** DATASET RECORDS follows **

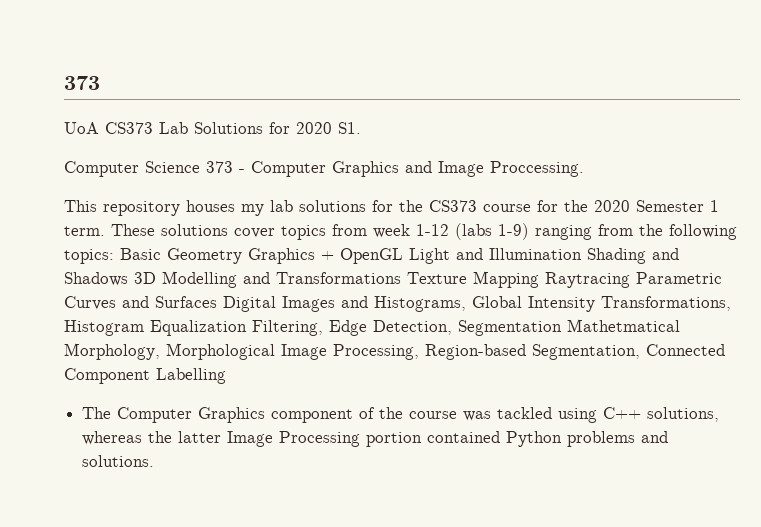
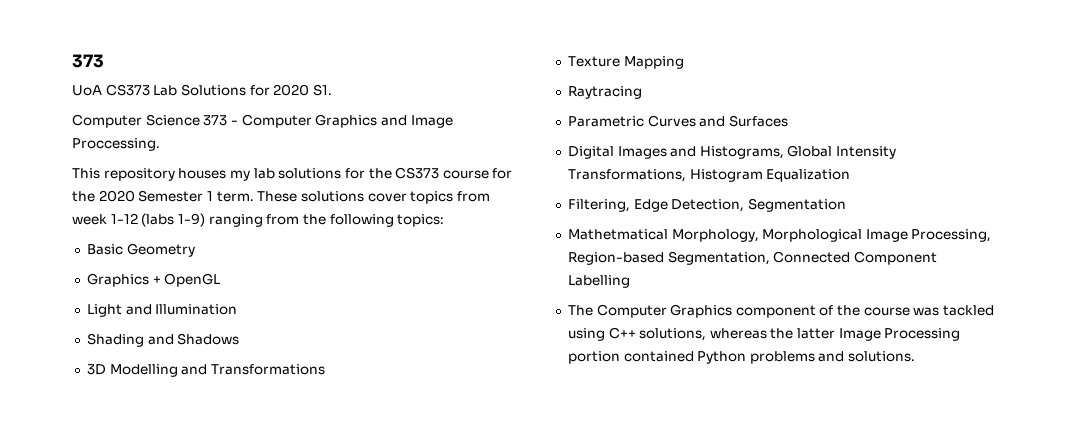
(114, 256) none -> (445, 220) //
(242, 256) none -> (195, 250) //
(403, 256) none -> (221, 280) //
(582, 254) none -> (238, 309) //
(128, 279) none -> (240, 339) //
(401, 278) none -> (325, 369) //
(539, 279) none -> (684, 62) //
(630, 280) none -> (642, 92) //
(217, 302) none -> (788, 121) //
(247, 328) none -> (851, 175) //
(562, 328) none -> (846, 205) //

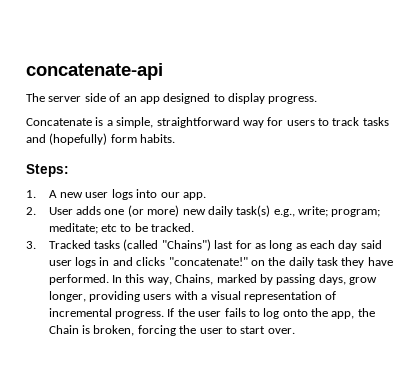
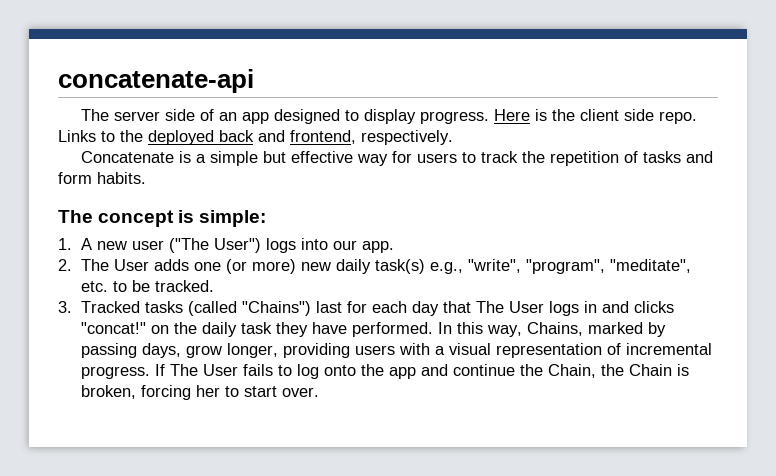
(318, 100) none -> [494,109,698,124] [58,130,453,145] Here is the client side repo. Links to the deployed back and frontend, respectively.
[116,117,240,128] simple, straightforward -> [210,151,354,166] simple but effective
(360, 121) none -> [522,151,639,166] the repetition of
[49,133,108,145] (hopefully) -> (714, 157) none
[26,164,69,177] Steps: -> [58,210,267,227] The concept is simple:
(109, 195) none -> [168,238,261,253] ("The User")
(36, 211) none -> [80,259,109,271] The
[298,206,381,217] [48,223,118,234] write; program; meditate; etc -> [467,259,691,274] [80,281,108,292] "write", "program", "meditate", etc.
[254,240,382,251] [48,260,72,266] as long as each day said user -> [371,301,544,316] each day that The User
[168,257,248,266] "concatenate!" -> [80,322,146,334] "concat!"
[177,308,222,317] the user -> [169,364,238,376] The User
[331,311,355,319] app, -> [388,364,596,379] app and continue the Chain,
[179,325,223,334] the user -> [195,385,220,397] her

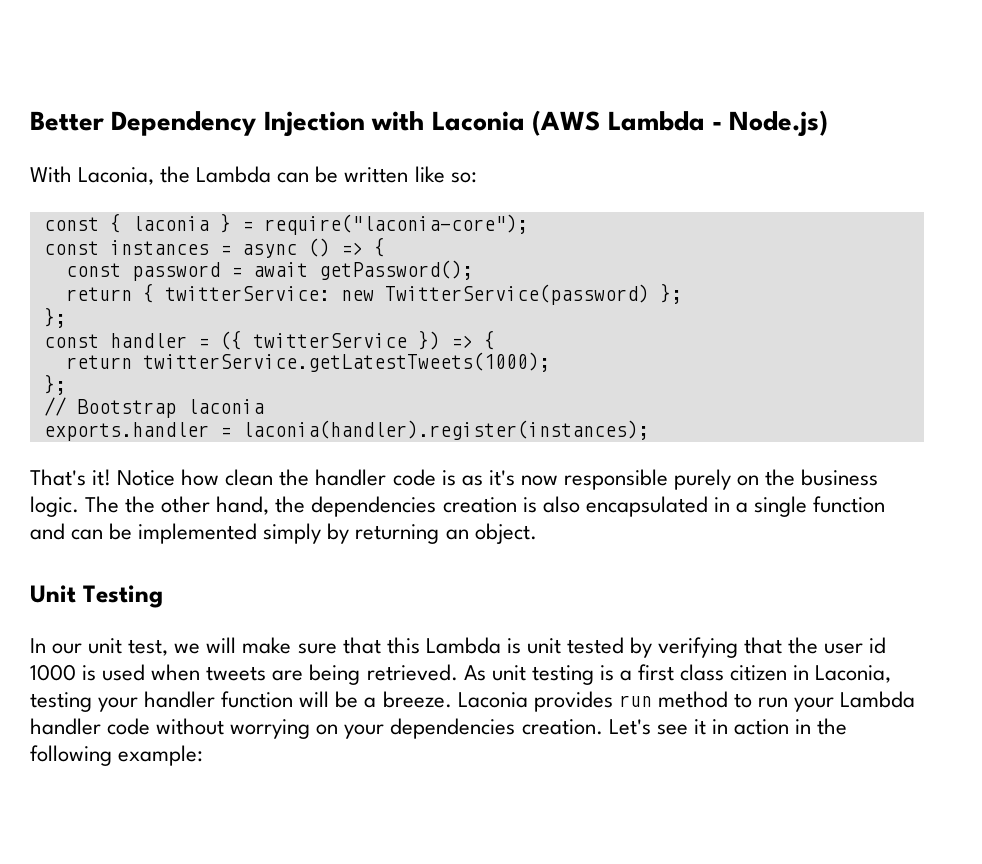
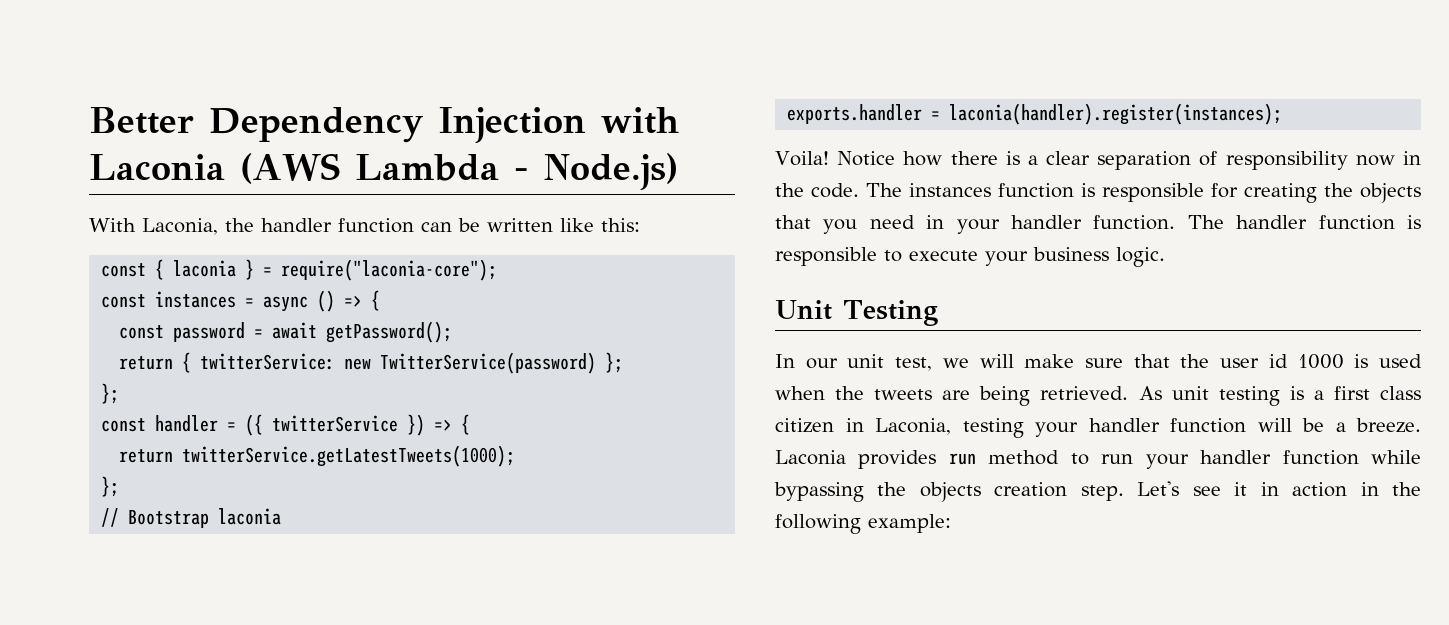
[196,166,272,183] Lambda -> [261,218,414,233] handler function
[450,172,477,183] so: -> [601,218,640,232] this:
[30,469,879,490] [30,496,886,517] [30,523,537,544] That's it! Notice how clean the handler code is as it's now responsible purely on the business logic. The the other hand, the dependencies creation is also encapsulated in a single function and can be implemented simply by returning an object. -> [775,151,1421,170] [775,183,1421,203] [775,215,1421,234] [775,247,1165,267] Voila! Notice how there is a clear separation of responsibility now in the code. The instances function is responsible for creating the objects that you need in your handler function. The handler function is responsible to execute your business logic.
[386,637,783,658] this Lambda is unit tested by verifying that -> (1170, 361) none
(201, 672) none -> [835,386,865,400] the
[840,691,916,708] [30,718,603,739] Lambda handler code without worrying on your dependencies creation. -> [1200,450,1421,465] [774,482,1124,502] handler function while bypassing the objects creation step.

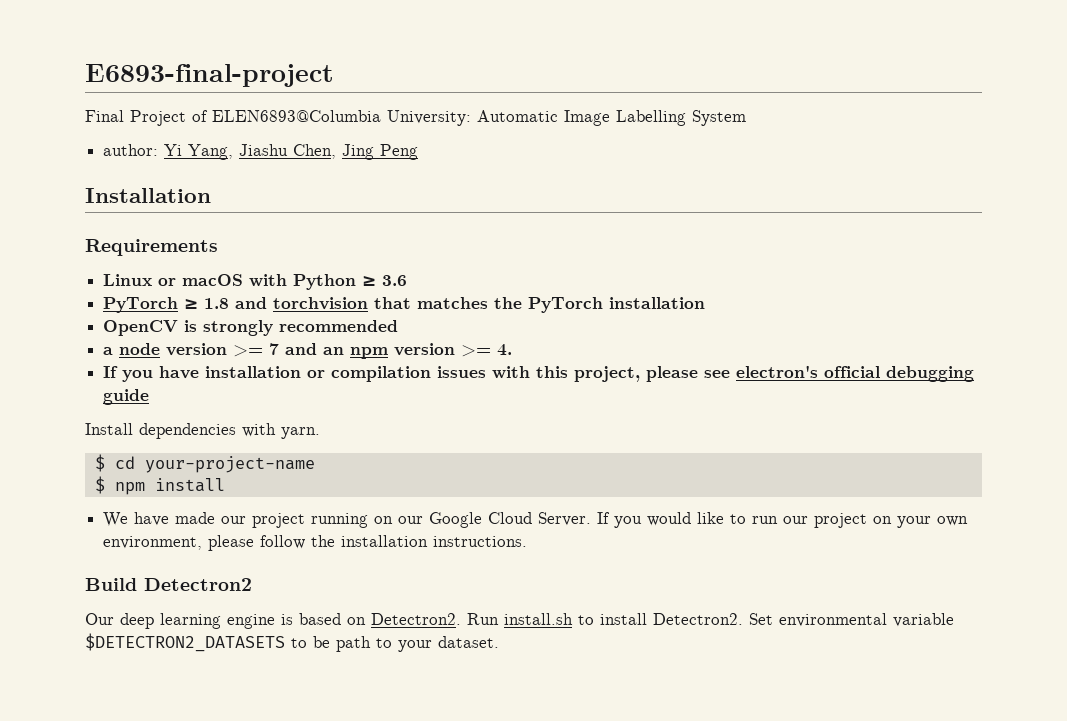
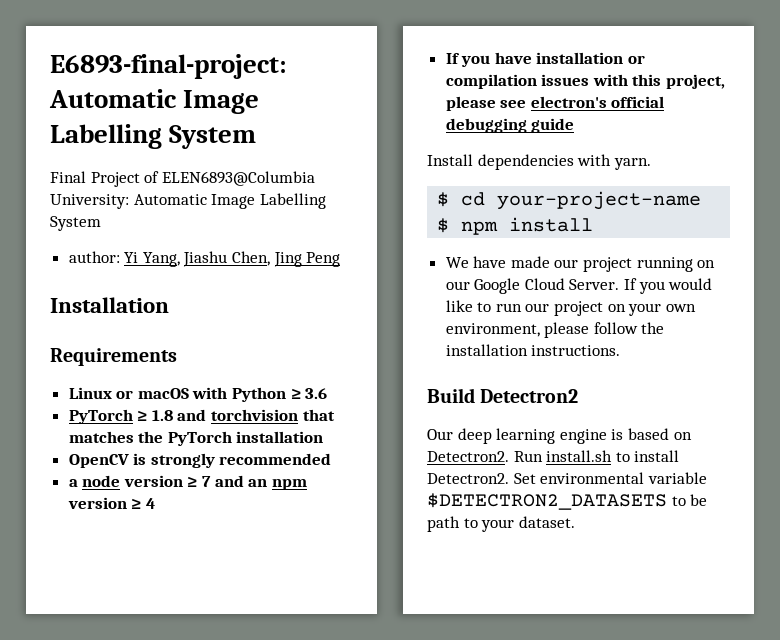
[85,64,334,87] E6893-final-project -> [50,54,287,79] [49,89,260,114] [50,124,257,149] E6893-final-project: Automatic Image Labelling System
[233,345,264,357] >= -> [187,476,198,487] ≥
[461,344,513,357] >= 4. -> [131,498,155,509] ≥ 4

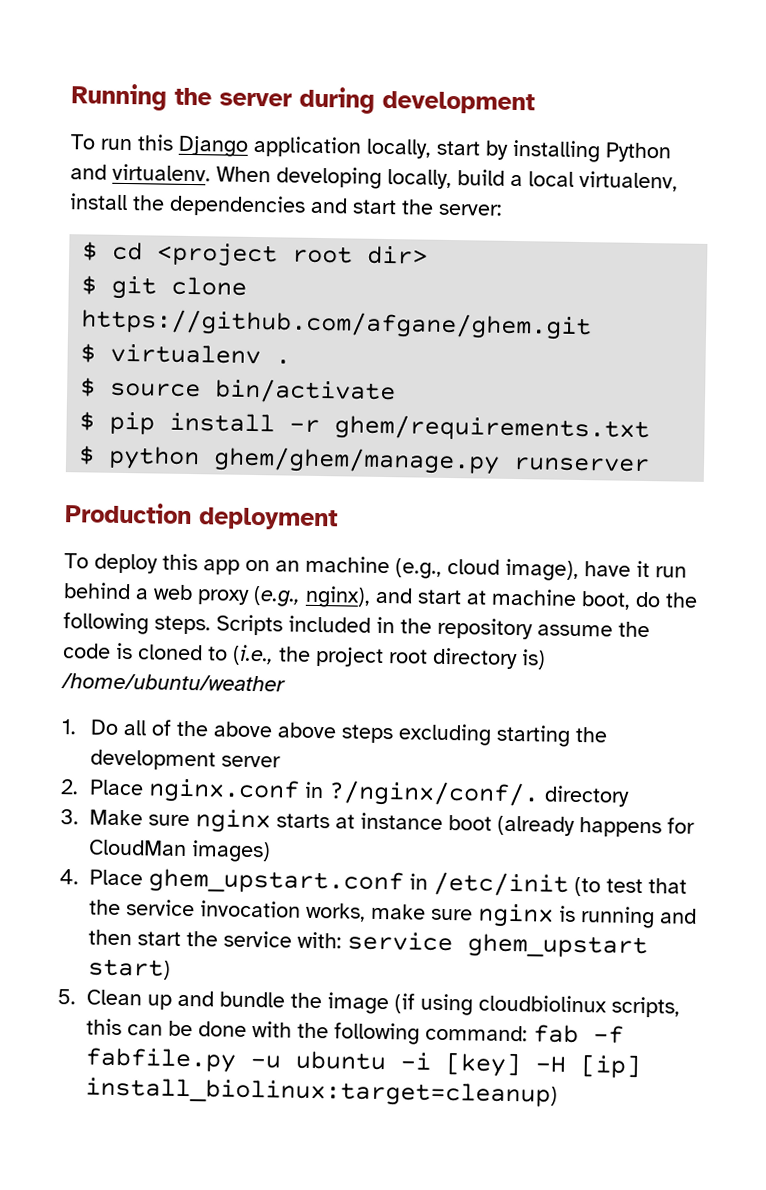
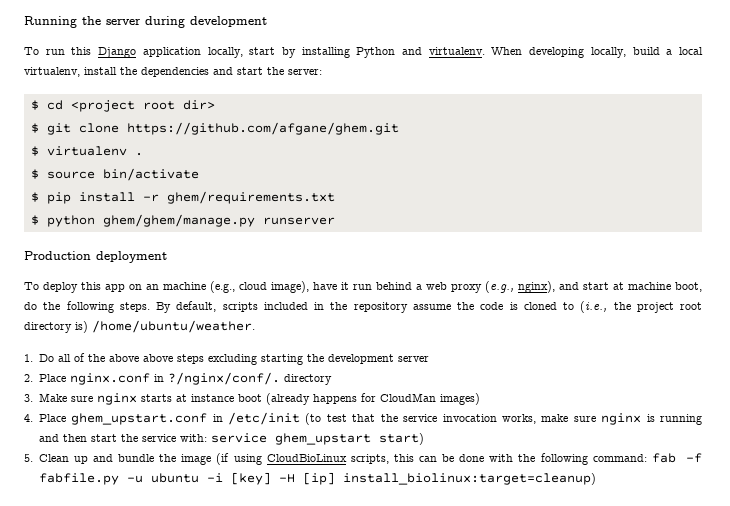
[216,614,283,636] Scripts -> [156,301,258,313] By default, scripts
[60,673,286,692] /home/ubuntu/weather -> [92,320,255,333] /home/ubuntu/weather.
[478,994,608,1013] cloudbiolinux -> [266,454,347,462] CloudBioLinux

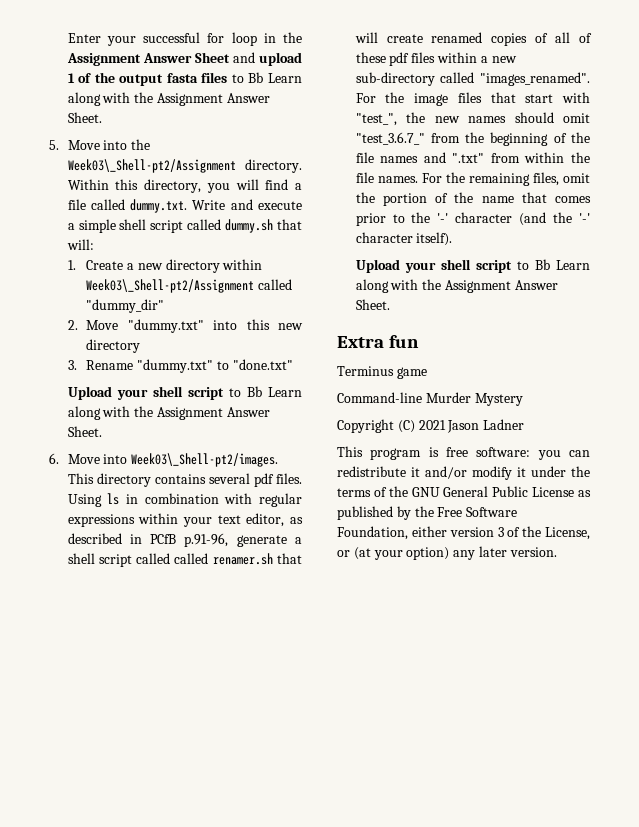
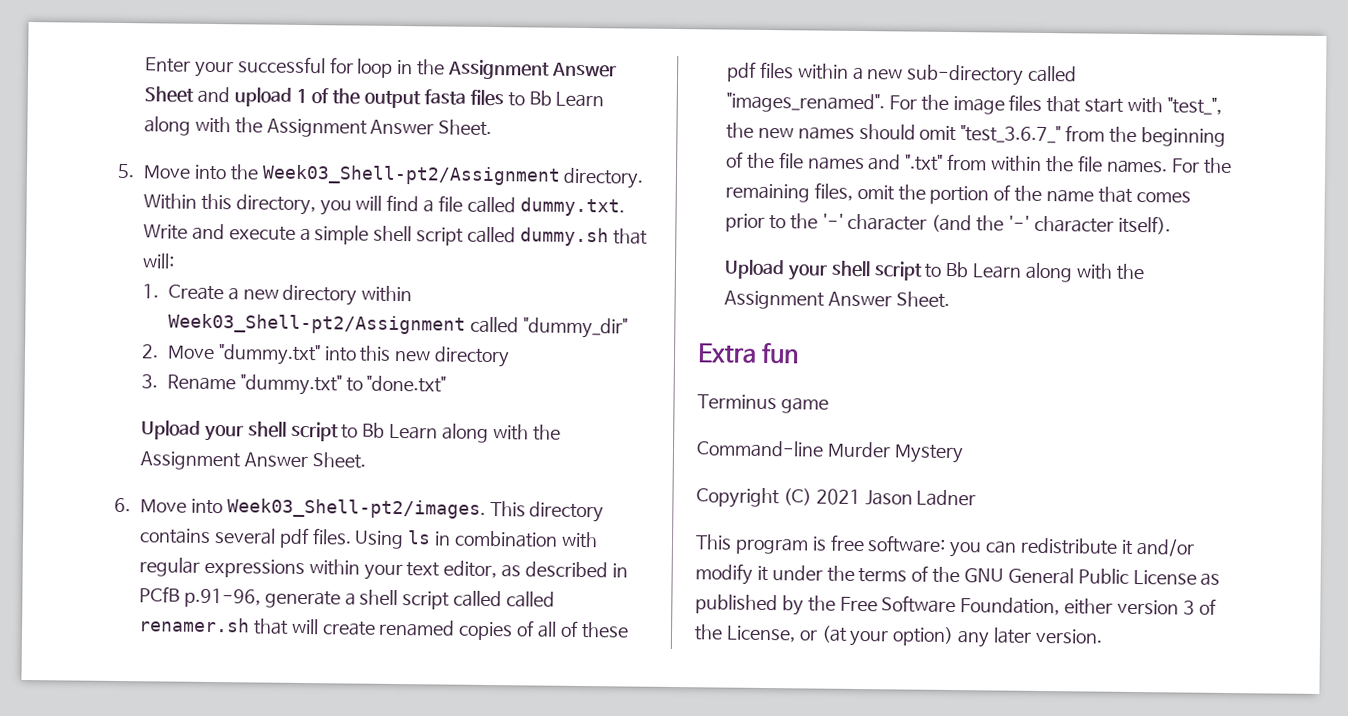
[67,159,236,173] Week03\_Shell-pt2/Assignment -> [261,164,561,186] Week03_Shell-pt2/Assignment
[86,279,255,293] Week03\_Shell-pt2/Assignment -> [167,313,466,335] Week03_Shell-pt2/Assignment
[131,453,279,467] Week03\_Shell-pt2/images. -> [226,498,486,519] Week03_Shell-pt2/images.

** End of DATASET RECORDS **

_INSTRUCTIONS TO FOLLOW_.
Exact copy required, pictures excluded: the lines from the one holding "[177,308,222,317] the user" through the last line of the data, both ends included.

_RESPONSE BOX_.
[177,308,222,317] the user -> [169,364,238,376] The User
[331,311,355,319] app, -> [388,364,596,379] app and continue the Chain,
[179,325,223,334] the user -> [195,385,220,397] her

[196,166,272,183] Lambda -> [261,218,414,233] handler function
[450,172,477,183] so: -> [601,218,640,232] this:
[30,469,879,490] [30,496,886,517] [30,523,537,544] That's it! Notice how clean the handler code is as it's now responsible purely on the business logic. The the other hand, the dependencies creation is also encapsulated in a single function and can be implemented simply by returning an object. -> [775,151,1421,170] [775,183,1421,203] [775,215,1421,234] [775,247,1165,267] Voila! Notice how there is a clear separation of responsibility now in the code. The instances function is responsible for creating the objects that you need in your handler function. The handler function is responsible to execute your business logic.
[386,637,783,658] this Lambda is unit tested by verifying that -> (1170, 361) none
(201, 672) none -> [835,386,865,400] the
[840,691,916,708] [30,718,603,739] Lambda handler code without worrying on your dependencies creation. -> [1200,450,1421,465] [774,482,1124,502] handler function while bypassing the objects creation step.

[85,64,334,87] E6893-final-project -> [50,54,287,79] [49,89,260,114] [50,124,257,149] E6893-final-project: Automatic Image Labelling System
[233,345,264,357] >= -> [187,476,198,487] ≥
[461,344,513,357] >= 4. -> [131,498,155,509] ≥ 4

[216,614,283,636] Scripts -> [156,301,258,313] By default, scripts
[60,673,286,692] /home/ubuntu/weather -> [92,320,255,333] /home/ubuntu/weather.
[478,994,608,1013] cloudbiolinux -> [266,454,347,462] CloudBioLinux

[67,159,236,173] Week03\_Shell-pt2/Assignment -> [261,164,561,186] Week03_Shell-pt2/Assignment
[86,279,255,293] Week03\_Shell-pt2/Assignment -> [167,313,466,335] Week03_Shell-pt2/Assignment
[131,453,279,467] Week03\_Shell-pt2/images. -> [226,498,486,519] Week03_Shell-pt2/images.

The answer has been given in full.